# TASK TO COMPLETE
According to the forum post on float sorting performance, which types does Elliot say he special-cases?

# TEXT SECTION

%%

Re: [Python-ideas] INSANE FLOAT PERFORMANCE!!!

11 Oct 2016

      To answer your question: I special-case unicode (strings), ints, and
floats. I am working on special-casing tuples (can even be different types,
just need homogeneity column-wise). The best speedups will be tuples of
floats: it'll bypass three layers of useless checks.

If I run it without special-casing floats (just using tp->rich_compare) I
only get like a 5-10% speedup. I'm working on rigorous benchmarks for all
this stuff, will post a pdf along with the patch once it's all done. But
it's certainly <10%. However, part of this is because my special case is
really low-level; for strings I've actually found the opposite, using
tp->richcompare gives me almost the same results as my special case
compare, since it still has to PyUnicode_READY the strings (or whatever
it's called).

Regarding generalization: the general technique for special-casing is you
just substitute all type checks with 1 or 0 by applying the type assumption
you're making. That's the only way to guarantee it's safe and compliant.

Elliot

On Tue, Oct 11, 2016, 5:19 PM Jim J. Jewett <jimjjewett@gmail.com> wrote:
...
Excellent.
I'm surprised cache didn't save more, but less surprised than I was ... I
hadn't realized that you were skipping the verifications in
PyFloat_RichCompare as well.  Does that generalize to other element types
without exposing too much of the per-type internals to list.sort?
Oh ... and I appreciate your not quoting private email as a general
courtesy, but I hereby give you permission if it was mine that was private.
[Though I think your summary was better than a quote anyhow.]
-jJ
On Oct 11, 2016 4:58 PM, "Elliot Gorokhovsky" <
elliot.gorokhovsky@gmail.com> wrote:
So I got excited here. And the reason why is that I got those numbers *on
Tim's benchmark*. When I got these kinds of numbers on my benchmarks, I
figured there was probably a problem with they way I was timing, and
certainly the gains couldn't be as extreme as they suggested. But this is
on a benchmark that's already in the codebase!

%%

# SOURCE DATA
%%

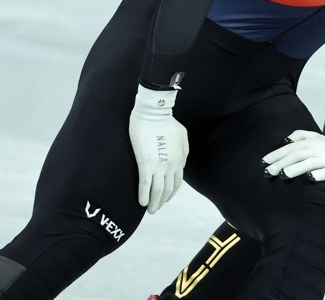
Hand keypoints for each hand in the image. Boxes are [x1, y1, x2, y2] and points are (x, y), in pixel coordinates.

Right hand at [128, 85, 188, 213]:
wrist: (154, 113)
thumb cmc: (167, 121)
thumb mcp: (183, 135)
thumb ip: (184, 150)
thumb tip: (182, 160)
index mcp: (181, 159)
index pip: (177, 182)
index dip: (171, 193)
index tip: (164, 198)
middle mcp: (172, 166)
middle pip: (168, 190)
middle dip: (162, 201)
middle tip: (156, 208)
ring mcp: (159, 166)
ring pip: (158, 191)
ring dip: (154, 203)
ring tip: (149, 210)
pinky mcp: (145, 164)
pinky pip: (145, 185)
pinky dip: (144, 195)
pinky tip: (141, 203)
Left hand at [262, 129, 324, 186]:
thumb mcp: (316, 138)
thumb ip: (300, 136)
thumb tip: (284, 140)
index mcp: (312, 141)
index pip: (291, 147)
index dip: (276, 154)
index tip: (263, 162)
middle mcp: (319, 148)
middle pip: (297, 154)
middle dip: (281, 163)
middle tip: (267, 172)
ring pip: (310, 162)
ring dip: (296, 168)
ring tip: (283, 175)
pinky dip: (318, 174)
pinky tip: (309, 178)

%%

# EXERCISE RESULT
Unicode strings, ints, and floats.